INSTRUCTION:
Return the stretch of the material from its start through the line containing "1-1000 رایانه 14 روز کار", copied line for line with no changes.

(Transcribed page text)
━━━

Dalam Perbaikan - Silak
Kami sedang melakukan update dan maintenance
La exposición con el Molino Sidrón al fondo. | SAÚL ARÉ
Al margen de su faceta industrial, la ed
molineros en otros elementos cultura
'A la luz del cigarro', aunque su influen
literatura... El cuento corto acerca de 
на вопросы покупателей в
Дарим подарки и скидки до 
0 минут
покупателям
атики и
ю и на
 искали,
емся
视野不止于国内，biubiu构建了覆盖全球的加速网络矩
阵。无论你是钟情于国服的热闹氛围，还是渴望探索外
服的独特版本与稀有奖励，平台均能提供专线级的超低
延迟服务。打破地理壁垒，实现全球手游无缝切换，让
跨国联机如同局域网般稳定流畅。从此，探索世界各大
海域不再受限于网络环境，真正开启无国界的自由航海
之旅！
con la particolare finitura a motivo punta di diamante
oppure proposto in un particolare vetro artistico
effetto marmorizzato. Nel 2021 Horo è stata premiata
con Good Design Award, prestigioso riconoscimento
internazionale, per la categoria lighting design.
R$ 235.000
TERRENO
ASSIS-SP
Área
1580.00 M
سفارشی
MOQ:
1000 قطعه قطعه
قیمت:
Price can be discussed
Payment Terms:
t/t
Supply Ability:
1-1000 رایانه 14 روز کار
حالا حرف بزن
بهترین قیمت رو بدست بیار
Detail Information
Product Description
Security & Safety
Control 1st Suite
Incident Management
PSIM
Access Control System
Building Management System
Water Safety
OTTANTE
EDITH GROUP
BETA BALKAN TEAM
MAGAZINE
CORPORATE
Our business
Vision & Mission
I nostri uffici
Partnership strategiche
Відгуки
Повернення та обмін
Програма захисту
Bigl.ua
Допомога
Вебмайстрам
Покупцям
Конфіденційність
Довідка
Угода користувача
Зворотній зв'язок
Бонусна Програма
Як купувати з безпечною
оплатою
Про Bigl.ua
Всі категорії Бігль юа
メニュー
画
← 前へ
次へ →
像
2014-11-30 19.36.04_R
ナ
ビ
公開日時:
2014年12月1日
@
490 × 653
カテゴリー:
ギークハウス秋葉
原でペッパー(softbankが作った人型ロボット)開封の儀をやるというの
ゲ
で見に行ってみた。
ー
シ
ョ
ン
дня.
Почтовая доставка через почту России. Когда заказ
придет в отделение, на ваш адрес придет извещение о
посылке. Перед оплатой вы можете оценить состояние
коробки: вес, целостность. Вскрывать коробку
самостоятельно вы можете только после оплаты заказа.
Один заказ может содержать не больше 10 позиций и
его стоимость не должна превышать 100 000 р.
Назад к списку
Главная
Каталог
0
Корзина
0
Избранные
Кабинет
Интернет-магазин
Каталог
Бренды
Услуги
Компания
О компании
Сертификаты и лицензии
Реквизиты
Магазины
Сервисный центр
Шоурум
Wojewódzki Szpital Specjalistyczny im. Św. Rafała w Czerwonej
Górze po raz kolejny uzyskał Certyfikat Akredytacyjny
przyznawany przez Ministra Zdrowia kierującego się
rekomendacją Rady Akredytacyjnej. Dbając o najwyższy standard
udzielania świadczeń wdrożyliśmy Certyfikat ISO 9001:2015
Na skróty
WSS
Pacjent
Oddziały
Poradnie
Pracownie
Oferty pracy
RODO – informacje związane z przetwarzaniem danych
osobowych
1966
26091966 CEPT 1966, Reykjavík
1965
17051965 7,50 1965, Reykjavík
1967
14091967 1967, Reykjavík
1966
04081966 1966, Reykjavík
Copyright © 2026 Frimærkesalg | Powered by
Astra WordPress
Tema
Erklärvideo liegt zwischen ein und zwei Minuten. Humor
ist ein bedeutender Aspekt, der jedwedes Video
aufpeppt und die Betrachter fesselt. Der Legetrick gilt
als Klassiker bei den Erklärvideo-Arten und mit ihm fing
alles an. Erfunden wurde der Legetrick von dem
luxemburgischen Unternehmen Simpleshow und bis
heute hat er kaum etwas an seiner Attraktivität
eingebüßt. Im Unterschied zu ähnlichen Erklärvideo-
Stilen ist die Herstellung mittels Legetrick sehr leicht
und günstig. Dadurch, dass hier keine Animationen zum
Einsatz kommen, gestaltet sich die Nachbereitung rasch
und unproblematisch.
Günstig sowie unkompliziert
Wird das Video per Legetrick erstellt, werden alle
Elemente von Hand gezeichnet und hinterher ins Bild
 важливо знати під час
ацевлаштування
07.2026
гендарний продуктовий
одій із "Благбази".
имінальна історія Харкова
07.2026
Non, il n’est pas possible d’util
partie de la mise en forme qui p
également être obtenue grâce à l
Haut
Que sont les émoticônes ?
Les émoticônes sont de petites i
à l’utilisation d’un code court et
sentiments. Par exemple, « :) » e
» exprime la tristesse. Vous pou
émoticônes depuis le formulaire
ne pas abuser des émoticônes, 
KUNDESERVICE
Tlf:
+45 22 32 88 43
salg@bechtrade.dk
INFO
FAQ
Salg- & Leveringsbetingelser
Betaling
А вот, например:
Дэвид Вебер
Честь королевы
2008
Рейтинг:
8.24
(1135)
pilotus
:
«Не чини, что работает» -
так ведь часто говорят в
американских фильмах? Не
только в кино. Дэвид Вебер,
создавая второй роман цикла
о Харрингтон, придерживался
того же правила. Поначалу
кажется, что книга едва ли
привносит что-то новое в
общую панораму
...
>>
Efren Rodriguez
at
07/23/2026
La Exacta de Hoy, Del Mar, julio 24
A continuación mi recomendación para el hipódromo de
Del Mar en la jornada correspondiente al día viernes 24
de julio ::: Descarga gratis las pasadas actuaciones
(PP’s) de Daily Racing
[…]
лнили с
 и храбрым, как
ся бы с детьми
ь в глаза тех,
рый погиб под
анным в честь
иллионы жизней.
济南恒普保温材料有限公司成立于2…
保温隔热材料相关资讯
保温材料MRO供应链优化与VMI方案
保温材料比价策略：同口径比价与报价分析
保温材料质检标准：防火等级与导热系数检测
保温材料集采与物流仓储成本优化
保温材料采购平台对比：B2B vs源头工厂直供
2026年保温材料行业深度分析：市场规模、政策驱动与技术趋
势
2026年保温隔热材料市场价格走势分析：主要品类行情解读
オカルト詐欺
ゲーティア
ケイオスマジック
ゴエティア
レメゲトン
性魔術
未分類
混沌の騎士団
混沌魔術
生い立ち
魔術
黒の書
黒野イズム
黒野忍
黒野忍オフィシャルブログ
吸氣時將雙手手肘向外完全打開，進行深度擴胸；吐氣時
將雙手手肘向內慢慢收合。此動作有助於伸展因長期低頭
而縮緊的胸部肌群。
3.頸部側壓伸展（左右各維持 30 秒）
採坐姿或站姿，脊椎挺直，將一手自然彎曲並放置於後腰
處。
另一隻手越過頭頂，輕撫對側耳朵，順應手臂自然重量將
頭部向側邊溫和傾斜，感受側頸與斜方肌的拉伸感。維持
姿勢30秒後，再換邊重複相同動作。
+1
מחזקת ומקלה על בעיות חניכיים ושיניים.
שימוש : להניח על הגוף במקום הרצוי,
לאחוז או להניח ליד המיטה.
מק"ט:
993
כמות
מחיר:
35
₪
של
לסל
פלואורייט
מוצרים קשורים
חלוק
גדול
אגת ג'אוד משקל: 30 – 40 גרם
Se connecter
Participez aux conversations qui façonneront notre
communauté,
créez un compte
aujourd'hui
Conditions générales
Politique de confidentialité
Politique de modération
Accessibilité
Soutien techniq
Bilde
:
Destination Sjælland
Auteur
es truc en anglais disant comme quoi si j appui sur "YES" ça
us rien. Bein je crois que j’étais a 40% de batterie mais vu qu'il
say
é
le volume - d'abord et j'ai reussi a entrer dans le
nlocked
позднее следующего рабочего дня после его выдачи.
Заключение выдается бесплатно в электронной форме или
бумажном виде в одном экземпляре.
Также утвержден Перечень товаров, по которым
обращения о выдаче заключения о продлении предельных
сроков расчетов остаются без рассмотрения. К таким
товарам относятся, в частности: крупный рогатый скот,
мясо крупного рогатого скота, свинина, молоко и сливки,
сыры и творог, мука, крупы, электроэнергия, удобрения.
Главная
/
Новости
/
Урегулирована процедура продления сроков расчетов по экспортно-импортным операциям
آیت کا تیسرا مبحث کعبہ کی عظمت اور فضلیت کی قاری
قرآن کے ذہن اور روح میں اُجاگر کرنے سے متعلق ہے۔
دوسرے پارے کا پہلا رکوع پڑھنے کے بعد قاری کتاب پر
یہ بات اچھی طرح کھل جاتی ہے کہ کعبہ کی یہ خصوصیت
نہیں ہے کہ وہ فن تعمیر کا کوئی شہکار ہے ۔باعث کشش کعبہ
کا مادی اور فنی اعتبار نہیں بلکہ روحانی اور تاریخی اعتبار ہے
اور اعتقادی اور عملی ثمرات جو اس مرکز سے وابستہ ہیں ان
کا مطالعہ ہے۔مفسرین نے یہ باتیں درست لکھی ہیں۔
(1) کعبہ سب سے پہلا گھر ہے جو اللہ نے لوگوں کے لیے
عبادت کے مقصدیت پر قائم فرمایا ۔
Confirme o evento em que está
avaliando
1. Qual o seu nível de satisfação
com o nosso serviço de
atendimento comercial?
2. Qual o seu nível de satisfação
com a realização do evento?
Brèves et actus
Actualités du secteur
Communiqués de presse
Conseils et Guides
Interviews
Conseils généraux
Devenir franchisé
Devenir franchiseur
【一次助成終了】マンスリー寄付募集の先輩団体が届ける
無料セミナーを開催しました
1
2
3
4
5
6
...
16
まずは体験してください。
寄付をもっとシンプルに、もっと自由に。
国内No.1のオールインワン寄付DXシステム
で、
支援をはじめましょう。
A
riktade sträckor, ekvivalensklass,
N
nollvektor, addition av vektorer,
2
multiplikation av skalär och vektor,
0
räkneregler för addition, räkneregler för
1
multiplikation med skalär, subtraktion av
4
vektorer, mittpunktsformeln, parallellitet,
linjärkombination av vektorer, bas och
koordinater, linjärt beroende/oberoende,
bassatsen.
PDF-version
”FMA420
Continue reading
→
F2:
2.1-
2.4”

━━━

RESULT BELOW:
Dalam Perbaikan - Silak
Kami sedang melakukan update dan maintenance
La exposición con el Molino Sidrón al fondo. | SAÚL ARÉ
Al margen de su faceta industrial, la ed
molineros en otros elementos cultura
'A la luz del cigarro', aunque su influen
literatura... El cuento corto acerca de 
на вопросы покупателей в
Дарим подарки и скидки до 
0 минут
покупателям
атики и
ю и на
 искали,
емся
视野不止于国内，biubiu构建了覆盖全球的加速网络矩
阵。无论你是钟情于国服的热闹氛围，还是渴望探索外
服的独特版本与稀有奖励，平台均能提供专线级的超低
延迟服务。打破地理壁垒，实现全球手游无缝切换，让
跨国联机如同局域网般稳定流畅。从此，探索世界各大
海域不再受限于网络环境，真正开启无国界的自由航海
之旅！
con la particolare finitura a motivo punta di diamante
oppure proposto in un particolare vetro artistico
effetto marmorizzato. Nel 2021 Horo è stata premiata
con Good Design Award, prestigioso riconoscimento
internazionale, per la categoria lighting design.
R$ 235.000
TERRENO
ASSIS-SP
Área
1580.00 M
سفارشی
MOQ:
1000 قطعه قطعه
قیمت:
Price can be discussed
Payment Terms:
t/t
Supply Ability:
1-1000 رایانه 14 روز کار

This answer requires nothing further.